DIRECTIVES
a. In the forum post about the TransformerDecoder causal mask, when several [MASK] tokens are predicted at once, what do the outputs for the masks after the first one turn out to be?
b. Carry on the forum post about the TransformerDecoder causal mask, starting right after its final numbered step of the sequential process.

Training torch.TransformerDecoder with causal mask

386 Views Asked by At

I use torch.TransformerDecoder to generate a sequence, where each next token depends on itself and first 2 tokens [CLS] and first predicted one. So, steps of execution on inference, that i need:

  1. Start from sequence [CLS], [MASK], add positional embeddings and generate first predict, taking into consideration itself and [CLS] token (just causal mask)enter image description here
  2. Put few (i know the number based on first predict) [MASK] tokens to sequence [CLS], [PRED1].
  3. Suppose have sequence [CLS], [PRED1], [MASK], [MASK], [MASK], [MASK].
  4. Add position embeddings to them and compute tokens based on [CLS], [PRED1] and itself, so i suppose that attention mask should look like: enter image description here
  5. Do predict. Doing it, i see that [PRED1] is correct, one class after is also correct (output of first [MASK] after [PRED1]) and all other masks are just repeated of last predicted (output of first [MASK]). Look like this: [PRED1], [PRED2], [PRED2], [PRED2], [PRED2].

Steps of sequential proces:

  1. the same
  2. put only one mask token
  3. predict, so we get sequence [CLS], [PRED1], [PRED2]
  4. only then add new mask token [CLS], [PRED1], [PRED2], [MASK] and than do predict -> [CLS], [PRED1], [PRED2], [PRED3], where 3 is correct.

DATA SECTION
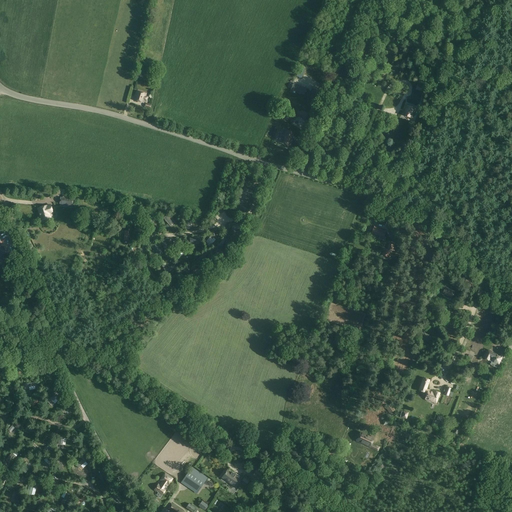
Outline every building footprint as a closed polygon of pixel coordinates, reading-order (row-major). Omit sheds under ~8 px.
[(302,78),(305,69),(300,67),(296,76),(302,78)] [(304,95),(306,89),(294,84),(291,89),(304,95)] [(317,94),(320,89),(313,86),(311,92),(317,94)] [(145,97),(146,94),(137,92),(135,100),(143,103),(144,100),(146,101),(147,98),(145,97)] [(412,118),(415,109),(407,106),(404,115),(412,118)] [(308,113),(302,111),(299,117),(305,120),(308,113)] [(286,130),(284,136),(280,135),(276,134),(274,140),(279,142),(279,141),(282,142),(290,145),(294,133),(286,130)] [(244,200),(249,189),(245,188),(240,198),(244,200)] [(60,204),(60,207),(69,208),(69,205),(72,206),(73,199),(70,199),(71,196),(63,195),(63,198),(61,198),(60,204)] [(47,206),(38,209),(42,221),(51,218),(49,214),(53,213),(51,205),(47,206)] [(135,222),(138,220),(132,210),(129,212),(130,214),(129,215),(130,217),(131,216),(135,222)] [(372,232),(384,237),(386,232),(374,227),(372,232)] [(207,244),(209,246),(215,240),(213,238),(207,244)] [(385,248),(382,255),(389,258),(394,245),(390,243),(387,249),(385,248)] [(153,248),(156,252),(155,253),(157,255),(158,254),(159,256),(162,253),(155,244),(154,246),(153,246),(152,247),(153,248)] [(215,259),(222,253),(220,250),(213,256),(215,259)] [(443,293),(452,298),(455,292),(446,288),(443,293)] [(495,355),(492,361),(499,364),(501,360),(502,360),(504,356),(502,355),(501,357),(495,355)] [(427,393),(425,399),(426,400),(426,401),(428,401),(429,401),(436,403),(440,393),(434,391),(434,392),(426,389),(429,380),(423,378),(419,391),(427,393)] [(59,397),(56,394),(48,401),(51,404),(59,397)] [(34,407),(40,401),(37,398),(31,404),(34,407)] [(74,409),(72,405),(62,412),(64,415),(74,409)] [(393,411),(390,405),(384,408),(387,414),(393,411)] [(407,420),(409,413),(402,411),(400,417),(407,420)] [(8,430),(11,433),(17,426),(14,423),(8,430)] [(454,428),(452,434),(458,436),(461,430),(454,428)] [(361,432),(357,441),(356,442),(378,452),(380,447),(376,445),(376,446),(372,444),(375,437),(372,435),(371,437),(361,432)] [(16,455),(12,452),(6,460),(10,463),(16,455)] [(44,460),(50,467),(53,465),(46,458),(44,460)] [(85,458),(77,465),(80,468),(87,461),(85,458)] [(27,473),(32,465),(29,463),(24,471),(27,473)] [(257,478),(263,482),(265,479),(261,476),(264,472),(263,471),(264,470),(259,466),(258,468),(254,472),(259,476),(257,478)] [(101,469),(106,480),(109,479),(104,468),(101,469)] [(195,469),(192,473),(189,471),(182,481),(198,492),(208,478),(195,469)] [(228,470),(222,478),(233,486),(240,476),(236,474),(235,475),(234,474),(233,474),(233,473),(232,472),(232,473),(228,470)] [(162,483),(160,486),(158,485),(155,491),(162,496),(166,490),(165,489),(166,488),(167,487),(168,487),(172,481),(164,475),(160,482),(162,483)] [(251,479),(245,476),(242,481),(247,485),(251,479)] [(71,495),(67,493),(62,503),(65,505),(71,495)] [(115,497),(122,505),(125,503),(118,495),(115,497)] [(87,499),(85,496),(77,502),(79,505),(87,499)] [(42,498),(31,504),(33,508),(44,502),(42,498)] [(208,505),(202,501),(198,506),(204,510),(208,505)]
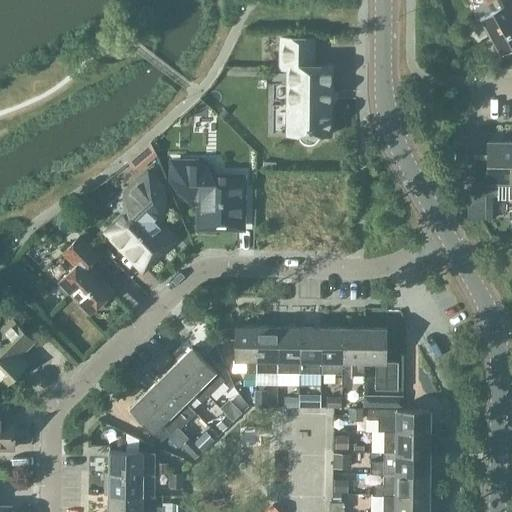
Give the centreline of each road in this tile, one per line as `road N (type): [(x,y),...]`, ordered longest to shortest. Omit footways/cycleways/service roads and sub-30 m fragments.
road 1 (residential): [(49,511),(54,411),(193,275),(222,267),(373,268),(446,234)]
road 2 (tertiary): [(446,234),(390,127),(382,0)]
road 3 (tertiary): [(497,429),(496,338),(446,234)]
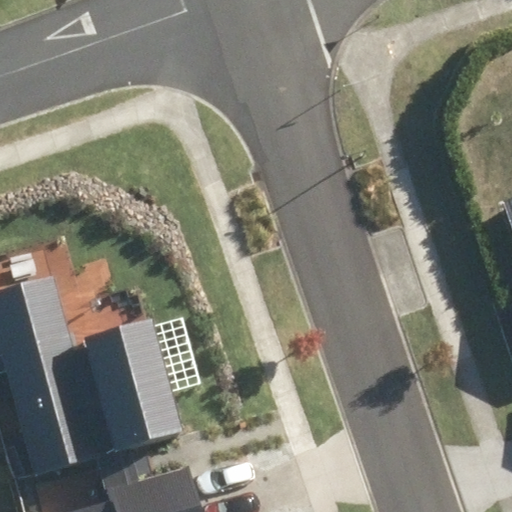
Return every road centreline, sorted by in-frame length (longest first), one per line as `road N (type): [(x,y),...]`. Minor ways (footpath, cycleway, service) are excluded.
road 1 (residential): [(256,0),(423,511)]
road 2 (residential): [(0,76),(213,0)]
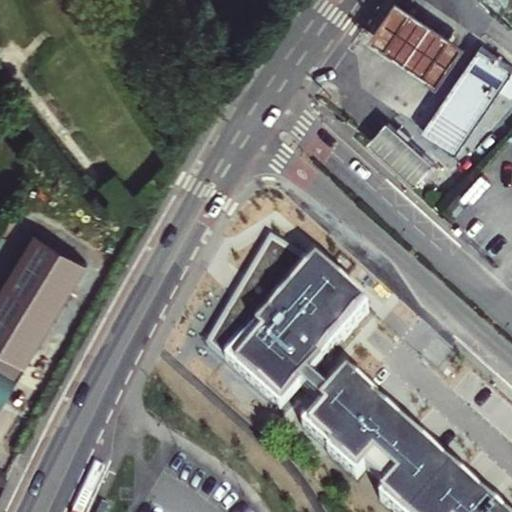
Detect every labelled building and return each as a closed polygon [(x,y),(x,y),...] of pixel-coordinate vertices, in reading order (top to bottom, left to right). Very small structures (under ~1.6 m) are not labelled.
[(436,26),(398,0),(370,41),(408,68),(438,88),(466,48),(436,26)] [(511,0),(497,0),(511,13),(511,0)] [(448,120),(494,56),(483,48),(424,134),(432,140),(440,131),(448,120)] [(511,76),(511,68),(494,56),(448,120),(440,131),(432,140),(456,157),(501,92),(511,76)] [(511,100),(511,99),(511,76),(501,92),(511,100)] [(391,128),(373,148),(418,189),(436,169),(391,128)] [(367,311),(316,266),(230,364),(280,409),(367,311)] [(0,363),(0,401),(3,403),(19,374),(0,363)] [(330,415),(314,433),(359,473),(373,458),(398,480),(383,497),(400,511),(496,511),(426,450),(349,381),(323,409),(330,415)]
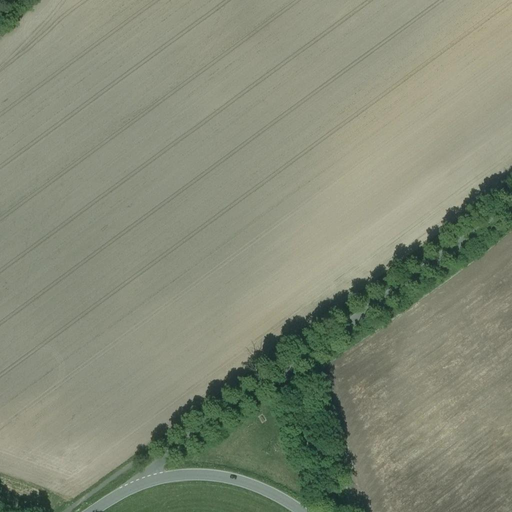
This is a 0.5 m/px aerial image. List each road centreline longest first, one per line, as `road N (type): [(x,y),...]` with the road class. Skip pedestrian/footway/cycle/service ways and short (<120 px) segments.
road 1 (residential): [(291,368),(511,206)]
road 2 (residential): [(146,482),(194,435),(291,368)]
road 3 (tertiary): [(298,511),(227,477),(146,482)]
road 4 (unclassified): [(291,368),(333,511)]
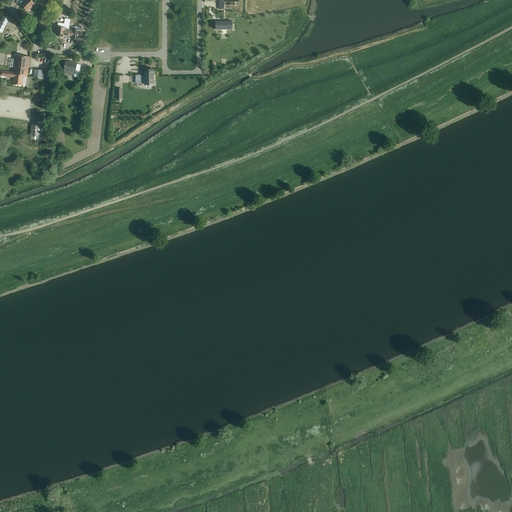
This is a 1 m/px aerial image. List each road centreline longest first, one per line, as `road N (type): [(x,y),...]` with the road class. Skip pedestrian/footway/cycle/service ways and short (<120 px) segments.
road 1 (residential): [(165,53),(55,52),(34,41),(0,1)]
road 2 (residential): [(199,0),(199,73),(166,73),(165,53)]
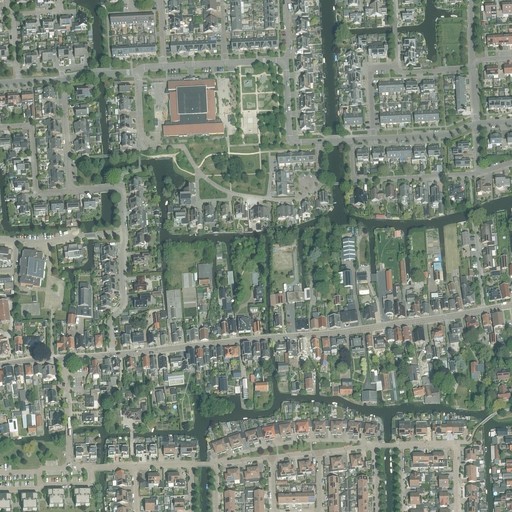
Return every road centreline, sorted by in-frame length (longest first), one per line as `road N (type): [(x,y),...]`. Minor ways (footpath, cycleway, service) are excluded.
road 1 (unclassified): [(112,354),(483,310)]
road 2 (residential): [(216,464),(283,443),(375,446)]
road 3 (residential): [(478,173),(358,180),(351,139)]
road 4 (residential): [(137,71),(142,147),(183,146),(199,173)]
road 5 (residential): [(71,188),(36,190),(32,128),(0,127)]
road 6 (residential): [(112,354),(109,323),(124,300),(124,232)]
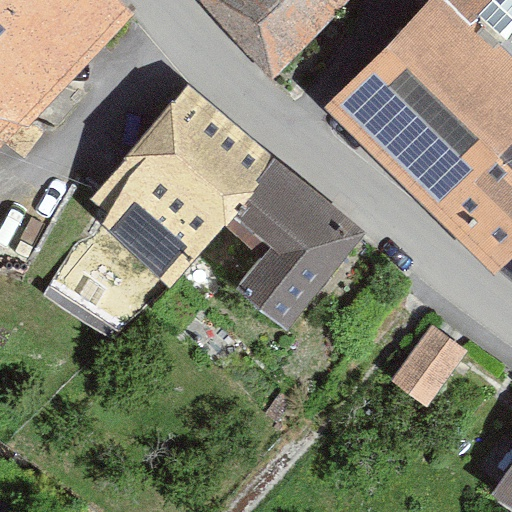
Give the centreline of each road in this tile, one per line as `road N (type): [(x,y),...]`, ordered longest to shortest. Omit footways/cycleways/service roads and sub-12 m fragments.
road 1 (residential): [(511,318),(447,275),(253,107),(153,0)]
road 2 (track): [(231,511),(447,275)]
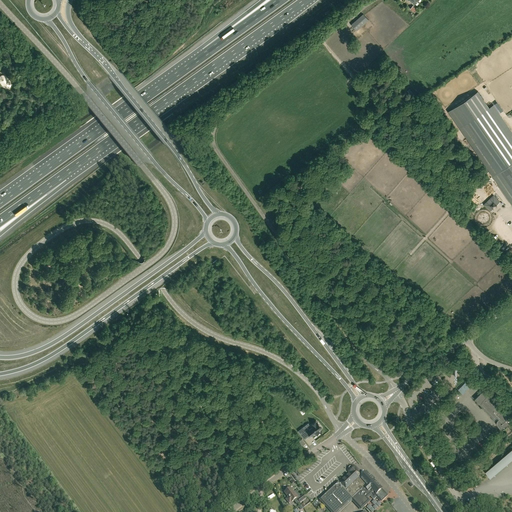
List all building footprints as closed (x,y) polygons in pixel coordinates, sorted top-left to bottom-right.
[(364,14),(352,24),(358,30),(369,20),(364,14)] [(224,32),(234,26),(232,23),(222,29),(224,32)] [(511,140),(489,108),(478,91),(448,111),(489,171),(493,176),(511,203),(511,140)] [(46,161),(35,170),(38,173),(49,165),(46,161)] [(493,195),(483,204),(490,211),(500,201),(493,195)] [(9,216),(0,221),(0,227),(11,220),(9,216)] [(470,386),(465,382),(458,389),(462,393),(470,386)] [(502,410),(483,390),(475,399),(494,418),(496,416),(502,410)] [(452,396),(444,405),(448,409),(457,401),(452,396)] [(502,410),(496,416),(499,419),(498,420),(497,421),(497,422),(497,423),(501,429),(511,421),(511,420),(509,416),(502,410)] [(313,425),(306,431),(308,434),(310,433),(311,435),(315,433),(316,434),(320,431),(318,430),(322,427),(318,422),(317,422),(316,421),(312,424),(313,425)] [(372,476),(371,477),(367,472),(364,475),(363,475),(361,474),(361,473),(357,469),(355,467),(354,467),(354,466),(353,466),(352,466),(351,467),(350,467),(349,468),(350,469),(349,471),(350,472),(339,482),(338,481),(324,494),(319,499),(330,511),(340,511),(352,501),(361,511),(371,501),(368,498),(370,496),(373,499),(374,499),(375,499),(377,497),(380,501),(382,501),(387,497),(387,494),(382,489),(374,480),(375,479),(372,476)] [(290,488),(284,492),(286,494),(288,497),(286,499),(287,501),(289,504),(292,502),(294,501),(297,498),(298,497),(294,493),(292,489),(290,488)]
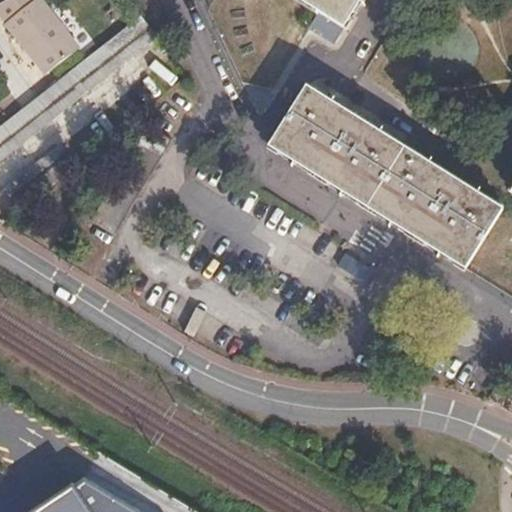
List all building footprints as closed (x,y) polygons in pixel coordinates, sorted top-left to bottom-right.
[(79,48),(42,0),(2,0),(0,1),(0,16),(25,48),(29,45),(48,72),(79,48)] [(305,0),(316,7),(347,26),(362,0),(305,0)] [(347,26),(316,7),(302,28),(333,47),(347,26)] [(365,121),(310,87),(301,102),(274,145),(316,171),(409,230),(468,267),(505,209),(365,121)] [(177,139),(153,125),(94,219),(117,234),(177,139)] [(383,254),(353,238),(341,257),(371,276),(383,254)] [(417,315),(393,301),(370,339),(394,353),(417,315)] [(511,404),(511,386),(503,382),(494,398),(510,408),(511,404)] [(147,511),(99,482),(55,511),(147,511)]
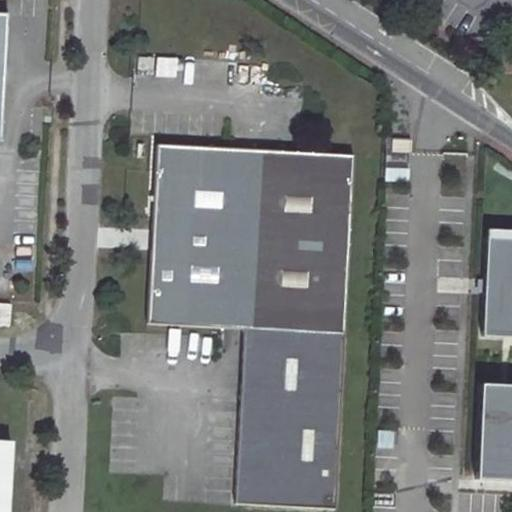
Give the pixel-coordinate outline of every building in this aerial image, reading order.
[(145,143),(136,143),(136,157),(144,158),(145,143)] [(243,330),(244,330),(344,335),(351,154),(274,150),(274,159),(256,158),(256,150),(249,149),(249,158),(231,157),(231,149),(153,145),(153,153),(151,218),(147,326),(225,329),(225,322),(243,323),(243,330)] [(249,149),(231,149),(231,157),(249,158),(249,149)] [(256,158),(274,159),(274,150),(256,150),(256,158)] [(511,231),(488,231),(484,338),(511,339),(511,231)] [(0,305),(0,328),(10,329),(11,306),(0,305)] [(243,323),(225,322),(225,329),(243,330),(243,323)] [(344,335),(244,330),(235,505),(337,510),(344,335)] [(511,389),(483,388),(479,481),(511,482),(511,389)] [(0,511),(7,511),(11,444),(0,443),(0,511)]
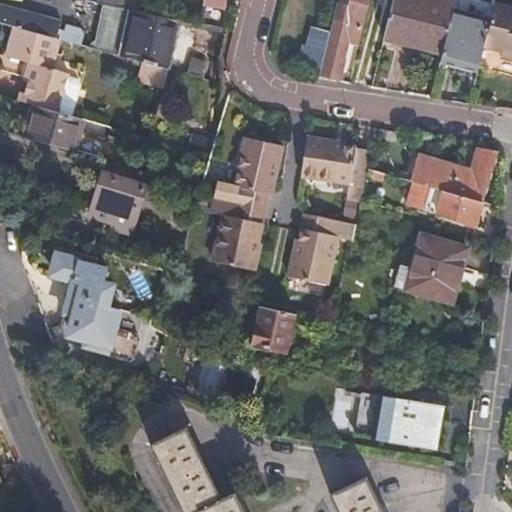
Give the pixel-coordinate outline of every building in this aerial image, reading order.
[(97,0),(98,1),(106,3),(134,9),(135,0),(97,0)] [(206,0),(206,3),(212,4),(211,10),(224,12),(226,0),(206,0)] [(360,42),(371,0),(353,0),(352,7),(343,5),(331,53),(326,52),(321,75),(336,79),(342,81),(348,59),(344,58),(349,38),(360,42)] [(417,0),(396,0),(388,33),(407,38),(417,0)] [(458,3),(446,0),(417,0),(407,38),(426,42),(424,50),(444,55),(456,9),(458,3)] [(169,69),(183,19),(134,9),(106,3),(94,49),(169,69)] [(511,7),(498,3),(494,19),(487,46),(505,50),(504,56),(511,57),(511,7)] [(0,5),(0,22),(15,27),(20,11),(0,5)] [(494,19),(456,9),(444,55),(443,61),(481,71),(487,46),(494,19)] [(20,11),(15,27),(57,38),(61,23),(20,11)] [(34,63),(23,100),(37,104),(57,110),(68,74),(53,69),(61,39),(57,38),(15,27),(7,56),(34,63)] [(407,38),(388,33),(386,40),(405,45),(407,38)] [(426,42),(407,38),(405,45),(424,50),(426,42)] [(142,84),(164,90),(168,73),(147,67),(142,84)] [(75,152),(85,119),(57,110),(37,104),(27,137),(75,152)] [(212,259),(253,268),(259,242),(256,241),(272,170),(275,171),(281,143),(245,136),(234,183),(217,179),(210,211),(222,214),(212,259)] [(370,170),(373,152),(335,145),(335,141),(308,136),(301,173),(347,183),(344,199),(362,203),(363,201),(370,170)] [(417,183),(483,202),(499,153),(479,147),(474,168),(419,155),(412,182),(417,183)] [(147,186),(150,174),(109,162),(92,215),(118,223),(116,228),(132,233),(139,209),(159,215),(166,192),(147,186)] [(476,224),(483,202),(417,183),(412,201),(423,204),(421,210),(439,215),(440,213),(476,224)] [(338,235),(354,239),(357,226),(306,212),(297,250),(294,249),(288,272),(326,282),(338,235)] [(0,226),(0,238),(15,242),(16,230),(0,226)] [(397,285),(453,301),(469,249),(423,235),(414,269),(402,265),(397,285)] [(80,258),(56,251),(51,268),(60,278),(72,281),(63,312),(73,315),(68,332),(70,334),(85,339),(83,346),(106,352),(105,354),(127,360),(132,357),(138,339),(135,333),(114,327),(119,309),(104,305),(109,288),(100,286),(105,268),(79,261),(80,258)] [(248,344),(287,353),(294,323),(312,328),(314,320),(264,309),(262,315),(255,314),(248,344)] [(389,442),(436,450),(444,406),(397,399),(389,442)] [(193,511),(198,510),(198,511),(245,511),(236,491),(222,497),(187,427),(151,444),(183,511),(193,511)] [(383,511),(367,477),(331,494),(339,511),(383,511)]
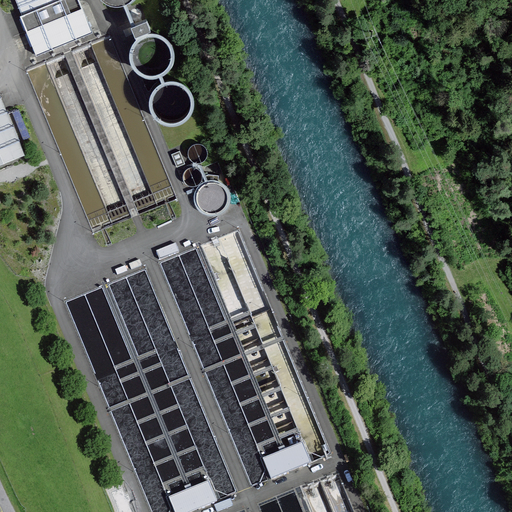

EXPECTED RESULTS
a. They all repeat the last predicted token, which is the output of the first [MASK].

b.
  5. So if i repeat till the end it works.

But i need parallel processing of all prediction starting from the second.

How it was trained:

  1. In Dataset i get [CLS], [PRED1], [PRED2], [PRED3], [MASK]; also mask of what i going to predict masked_mask = [0, 0, 0, 0, 1] - the last one; and mask of what i see (it's always two first positions 1 + masked_mask) mask = [1, 1, 0, 0, 0] + masked_mask = [1, 1, 0, 0, 1]. (also i add paddings for batch training but it's also masked in mask by zero)
  2. In model i add positional embeddings to the input sequence and than i build causal_mask for prediction. i do it this way: cusal_mask = torch.tril(mask.unsqueeze(-1) * mask.unsqueeze(-2)) == 0 enter image description here so for my example this mask is: enter image description here

It's not convinient to show the code, that's why i tried to explain it. If there are some assumptions why it's not working, thanks!

i don't know what to do

1

There are 1 best solutions below

1
On

I think you're confusing masked language modeling (MLM) with causal language modeling (CLM).

MLM is used for models like BERT. For MLM training, a percentage of input tokens are replaced with [MASK] tokens, and the model predicts the true value of the [MASK] tokens using the other tokens in the sequence.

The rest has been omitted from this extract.